STATED TASK: Show every line of the material below that contains the word "Sample", copying each one in full.

#### EXTRACTED MATERIAL ####

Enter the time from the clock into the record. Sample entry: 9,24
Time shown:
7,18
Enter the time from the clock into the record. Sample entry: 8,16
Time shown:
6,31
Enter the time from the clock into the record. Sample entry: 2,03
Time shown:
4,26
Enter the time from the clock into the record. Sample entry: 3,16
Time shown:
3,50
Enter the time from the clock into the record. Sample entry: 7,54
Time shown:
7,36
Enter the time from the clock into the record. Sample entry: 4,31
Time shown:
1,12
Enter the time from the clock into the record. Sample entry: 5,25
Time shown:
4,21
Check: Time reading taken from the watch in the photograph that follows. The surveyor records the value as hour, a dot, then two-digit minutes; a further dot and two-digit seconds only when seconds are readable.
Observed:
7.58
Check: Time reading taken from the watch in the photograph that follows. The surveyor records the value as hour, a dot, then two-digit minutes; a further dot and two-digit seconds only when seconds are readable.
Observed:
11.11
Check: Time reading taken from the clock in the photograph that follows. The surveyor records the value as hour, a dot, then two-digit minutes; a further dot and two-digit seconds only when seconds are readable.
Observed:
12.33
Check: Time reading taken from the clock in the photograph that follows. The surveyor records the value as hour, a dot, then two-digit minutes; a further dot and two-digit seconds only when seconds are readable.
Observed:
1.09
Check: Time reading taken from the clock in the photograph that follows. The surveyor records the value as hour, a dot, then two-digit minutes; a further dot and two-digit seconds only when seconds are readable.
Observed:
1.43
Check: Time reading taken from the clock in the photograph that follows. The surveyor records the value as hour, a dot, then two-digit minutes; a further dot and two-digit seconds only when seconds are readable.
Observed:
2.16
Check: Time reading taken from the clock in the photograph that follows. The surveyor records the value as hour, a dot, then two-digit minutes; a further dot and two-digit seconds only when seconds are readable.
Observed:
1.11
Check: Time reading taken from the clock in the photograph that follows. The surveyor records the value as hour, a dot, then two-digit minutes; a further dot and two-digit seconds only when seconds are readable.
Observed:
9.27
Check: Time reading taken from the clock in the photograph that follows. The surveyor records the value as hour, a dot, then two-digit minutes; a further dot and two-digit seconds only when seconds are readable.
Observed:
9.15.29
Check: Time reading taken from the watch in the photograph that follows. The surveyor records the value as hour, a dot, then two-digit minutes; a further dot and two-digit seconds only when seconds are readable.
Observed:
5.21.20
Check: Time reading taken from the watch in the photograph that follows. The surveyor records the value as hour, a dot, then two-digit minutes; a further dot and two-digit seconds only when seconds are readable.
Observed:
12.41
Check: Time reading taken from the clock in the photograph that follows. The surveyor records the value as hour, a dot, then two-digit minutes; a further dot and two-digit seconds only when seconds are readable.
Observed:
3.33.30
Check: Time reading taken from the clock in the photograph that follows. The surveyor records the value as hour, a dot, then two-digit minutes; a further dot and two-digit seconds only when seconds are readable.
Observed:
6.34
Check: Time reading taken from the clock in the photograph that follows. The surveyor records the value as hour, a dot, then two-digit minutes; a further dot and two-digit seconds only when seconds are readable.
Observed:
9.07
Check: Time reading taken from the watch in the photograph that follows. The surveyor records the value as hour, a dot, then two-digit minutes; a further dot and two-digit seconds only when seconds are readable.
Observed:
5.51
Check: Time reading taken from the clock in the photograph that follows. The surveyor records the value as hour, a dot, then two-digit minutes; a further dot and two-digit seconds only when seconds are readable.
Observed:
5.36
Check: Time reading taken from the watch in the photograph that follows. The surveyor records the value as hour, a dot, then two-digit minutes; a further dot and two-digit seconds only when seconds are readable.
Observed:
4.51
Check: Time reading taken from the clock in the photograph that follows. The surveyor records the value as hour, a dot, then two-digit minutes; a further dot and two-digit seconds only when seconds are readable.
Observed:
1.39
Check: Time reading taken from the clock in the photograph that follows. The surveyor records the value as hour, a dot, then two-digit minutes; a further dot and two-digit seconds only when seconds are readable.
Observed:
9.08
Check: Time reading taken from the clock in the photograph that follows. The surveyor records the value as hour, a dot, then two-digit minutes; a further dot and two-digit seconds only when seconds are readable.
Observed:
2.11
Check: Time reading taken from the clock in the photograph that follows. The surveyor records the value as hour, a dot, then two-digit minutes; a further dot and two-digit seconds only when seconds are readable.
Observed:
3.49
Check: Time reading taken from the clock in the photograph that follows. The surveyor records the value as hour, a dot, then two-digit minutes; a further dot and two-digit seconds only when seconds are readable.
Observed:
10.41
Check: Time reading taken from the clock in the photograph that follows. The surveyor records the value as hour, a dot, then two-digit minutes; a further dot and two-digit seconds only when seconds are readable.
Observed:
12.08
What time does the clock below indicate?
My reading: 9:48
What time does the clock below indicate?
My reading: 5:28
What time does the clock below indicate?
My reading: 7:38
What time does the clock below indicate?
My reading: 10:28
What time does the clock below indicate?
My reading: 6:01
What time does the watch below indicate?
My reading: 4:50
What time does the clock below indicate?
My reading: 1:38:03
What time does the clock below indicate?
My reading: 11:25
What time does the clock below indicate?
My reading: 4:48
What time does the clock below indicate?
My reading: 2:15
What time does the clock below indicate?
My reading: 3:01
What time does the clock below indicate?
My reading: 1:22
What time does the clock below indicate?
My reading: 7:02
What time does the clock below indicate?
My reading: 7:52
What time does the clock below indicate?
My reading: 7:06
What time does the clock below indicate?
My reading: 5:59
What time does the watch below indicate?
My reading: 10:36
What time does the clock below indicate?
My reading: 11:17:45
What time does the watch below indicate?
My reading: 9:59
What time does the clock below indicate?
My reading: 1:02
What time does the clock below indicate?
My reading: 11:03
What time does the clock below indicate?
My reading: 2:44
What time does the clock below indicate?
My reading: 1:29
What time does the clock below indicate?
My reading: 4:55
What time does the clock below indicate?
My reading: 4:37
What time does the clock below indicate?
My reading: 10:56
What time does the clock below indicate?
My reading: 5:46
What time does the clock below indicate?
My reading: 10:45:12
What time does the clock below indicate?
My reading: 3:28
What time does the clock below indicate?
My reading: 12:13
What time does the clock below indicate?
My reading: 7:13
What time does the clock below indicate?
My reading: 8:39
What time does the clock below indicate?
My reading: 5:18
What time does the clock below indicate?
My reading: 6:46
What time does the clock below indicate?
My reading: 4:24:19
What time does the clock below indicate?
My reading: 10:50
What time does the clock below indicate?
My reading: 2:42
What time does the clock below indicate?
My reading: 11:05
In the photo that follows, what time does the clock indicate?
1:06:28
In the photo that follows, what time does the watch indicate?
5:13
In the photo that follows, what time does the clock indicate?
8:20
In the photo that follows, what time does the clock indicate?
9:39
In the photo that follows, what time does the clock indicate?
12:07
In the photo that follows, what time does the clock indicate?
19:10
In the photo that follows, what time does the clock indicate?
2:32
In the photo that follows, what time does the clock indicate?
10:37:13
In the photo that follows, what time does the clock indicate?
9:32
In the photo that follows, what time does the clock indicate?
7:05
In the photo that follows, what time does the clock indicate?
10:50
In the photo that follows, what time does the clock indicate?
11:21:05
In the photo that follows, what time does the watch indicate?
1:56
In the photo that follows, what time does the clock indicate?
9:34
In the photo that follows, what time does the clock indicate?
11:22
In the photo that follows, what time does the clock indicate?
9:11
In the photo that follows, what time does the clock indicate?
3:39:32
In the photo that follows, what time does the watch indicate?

####

TASK RESULT:
Enter the time from the clock into the record. Sample entry: 9,24
Enter the time from the clock into the record. Sample entry: 8,16
Enter the time from the clock into the record. Sample entry: 2,03
Enter the time from the clock into the record. Sample entry: 3,16
Enter the time from the clock into the record. Sample entry: 7,54
Enter the time from the clock into the record. Sample entry: 4,31
Enter the time from the clock into the record. Sample entry: 5,25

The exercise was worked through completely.